Deutschlands scheidender Wirtschaftsminister Robert Habeck (Bündnis 90/Die Grünen) behauptet, der Verzicht auf russisches Pipeline-Gas sei eine Erfolgsgeschichte. Man habe sich in kürzester Zeit aus der Abhängigkeit von Russland befreit. Dass Habeck die Geschichte nur unvollständig erzählt, werden die Verbraucher an der Abrechnung zum Ende der Heizperiode merken. Laut dem Vergleichsportal Verivox sind die Heizkosten für Gaskunden um rund 23 Prozent im Vergleich zum Vorjahr gestiegen. Zwar sei der Preisschock des Jahres 2022 überwunden, billiger wird es jedoch dadurch nicht. Auch wenn der Gaspreis weitgehend stabil bleibt, steigen die Preise fürs Heizen. Dafür gibt es mehrere Gründe. Einer ist, dass seit April 2024 wieder der volle Mehrwertsteuersatz von 19 Prozent auf Gas erhoben wird.

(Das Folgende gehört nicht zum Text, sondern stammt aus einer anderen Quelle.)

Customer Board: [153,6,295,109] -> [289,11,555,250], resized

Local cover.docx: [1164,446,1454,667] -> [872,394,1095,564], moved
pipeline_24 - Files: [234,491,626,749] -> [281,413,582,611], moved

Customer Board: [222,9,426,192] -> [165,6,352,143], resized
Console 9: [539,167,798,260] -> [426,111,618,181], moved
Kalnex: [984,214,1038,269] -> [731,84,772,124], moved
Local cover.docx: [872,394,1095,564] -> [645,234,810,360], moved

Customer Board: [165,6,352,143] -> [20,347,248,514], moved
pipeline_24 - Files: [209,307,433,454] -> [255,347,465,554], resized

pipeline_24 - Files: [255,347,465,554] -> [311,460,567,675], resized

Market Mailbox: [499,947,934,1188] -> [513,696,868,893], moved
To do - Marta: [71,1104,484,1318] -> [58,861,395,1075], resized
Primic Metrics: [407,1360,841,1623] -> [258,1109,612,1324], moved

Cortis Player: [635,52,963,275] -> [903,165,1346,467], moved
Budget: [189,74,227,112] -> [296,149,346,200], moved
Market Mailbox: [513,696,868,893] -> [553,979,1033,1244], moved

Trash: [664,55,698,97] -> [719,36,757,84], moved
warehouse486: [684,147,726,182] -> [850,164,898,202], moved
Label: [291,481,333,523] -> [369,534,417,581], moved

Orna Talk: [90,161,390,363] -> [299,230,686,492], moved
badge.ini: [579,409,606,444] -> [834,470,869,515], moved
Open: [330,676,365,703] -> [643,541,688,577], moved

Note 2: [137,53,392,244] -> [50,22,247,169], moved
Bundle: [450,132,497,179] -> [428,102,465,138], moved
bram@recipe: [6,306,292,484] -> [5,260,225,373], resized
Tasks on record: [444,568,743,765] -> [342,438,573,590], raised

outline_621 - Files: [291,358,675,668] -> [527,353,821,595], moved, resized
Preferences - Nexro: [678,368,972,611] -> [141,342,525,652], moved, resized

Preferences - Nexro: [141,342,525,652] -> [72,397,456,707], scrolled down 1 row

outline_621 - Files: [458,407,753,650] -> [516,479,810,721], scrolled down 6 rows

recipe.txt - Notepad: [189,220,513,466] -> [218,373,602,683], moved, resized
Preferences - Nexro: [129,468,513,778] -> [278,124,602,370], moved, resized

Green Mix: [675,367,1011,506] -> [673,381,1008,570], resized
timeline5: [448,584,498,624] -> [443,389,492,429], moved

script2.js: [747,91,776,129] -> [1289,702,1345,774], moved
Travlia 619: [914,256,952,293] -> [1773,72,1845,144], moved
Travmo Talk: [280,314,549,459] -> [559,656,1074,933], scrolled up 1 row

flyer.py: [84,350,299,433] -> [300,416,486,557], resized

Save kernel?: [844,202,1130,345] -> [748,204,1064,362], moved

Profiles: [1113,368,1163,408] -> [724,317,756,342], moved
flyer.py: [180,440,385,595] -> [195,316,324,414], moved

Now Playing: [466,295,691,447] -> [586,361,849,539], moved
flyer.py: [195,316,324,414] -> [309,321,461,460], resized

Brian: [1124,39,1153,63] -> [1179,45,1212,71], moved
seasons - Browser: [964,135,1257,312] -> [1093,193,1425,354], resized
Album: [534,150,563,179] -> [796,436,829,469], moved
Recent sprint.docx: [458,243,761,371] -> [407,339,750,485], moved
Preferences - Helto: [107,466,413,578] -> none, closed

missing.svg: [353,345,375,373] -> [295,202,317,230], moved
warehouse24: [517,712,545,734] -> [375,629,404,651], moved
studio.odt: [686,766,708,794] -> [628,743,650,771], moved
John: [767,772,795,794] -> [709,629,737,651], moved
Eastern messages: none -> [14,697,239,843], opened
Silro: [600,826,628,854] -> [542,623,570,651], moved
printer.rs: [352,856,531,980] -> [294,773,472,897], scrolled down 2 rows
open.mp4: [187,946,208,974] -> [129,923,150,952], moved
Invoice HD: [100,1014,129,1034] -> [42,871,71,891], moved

Trotz des vergleichsweisen milden Winters mussten Gaskunden für das Beheizen ihres Einfamilienhauses in diesem Winter im Schnitt 1.858 Euro aufwenden, hat das Portal errechnet. Das sind über 340 Euro mehr als im vergangenen Jahr. Damals lag der Betrag bei 1.515 Euro. Obwohl es der 14. milde Winter in Folge war, gab es einige sehr frostige Tage, in denen die Heizungen auf Hochtouren liefen. Dies schlägt auf die Rechnung durch.
Hausbesitzer, die ihr Wohneigentum mit Öl heizen, kamen in diesem Jahr wesentlich glimpflicher davon. Für sie stieg der Preis um lediglich ein Prozent. 1.554 Euro müssen sie in dieser Heizperiode bezahlen.
Insgesamt steigt der Energieverbrauch der privaten Haushalte wieder an, nachdem in den vergangenen Jahren aufgrund der explodierenden Preise kräftig gespart worden war. Um 23,6 Prozent lag der Verbrauch von Heizenergie laut Angaben von Techem in diesem Jahr über dem des Vorjahres.
Durch die Wiederaufnahme von Pipeline-Gaslieferungen aus Russland ließen sich die Kosten für Gas unmittelbar drastisch senken. Ein Strang der Ostsee-Pipeline Nord Stream blieb nach dem Terroranschlag im September 2022 unversehrt. Russland hat wiederholt angeboten, die Gaslieferungen durch diesen Strang direkt wieder aufzunehmen. Allerdings lehnt die Bundesregierung den Bezug ab. An dieser Position will auch die künftige Bundesregierung vorerst festhalten. Eine beginnende Diskussion innerhalb der CDU über eine mögliche Wiederaufnahme russischer Gaslieferungen nach einem Waffenstillstand in der Ukraine wurde im Keim erstickt.
Russisches Pipeline-Gas gelangt derzeit noch über TurkStream in die EU. Davon profitieren Rumänien, Ungarn, die Slowakei, aber vor allem Bulgarien, das nicht nur bezieht, sondern zudem Gebühren für die Durchleitung des russischen Gases in die Nachbarländer einnimmt.
Deutschland bezieht inzwischen deutlich mehr Flüssiggas. Das Gas ist aufgrund des beträchtlichen technischen Aufwands, den die Verflüssigung erfordert, erheblich teurer. Darüber hinaus verschlechtert sich dadurch die Energiebilanz.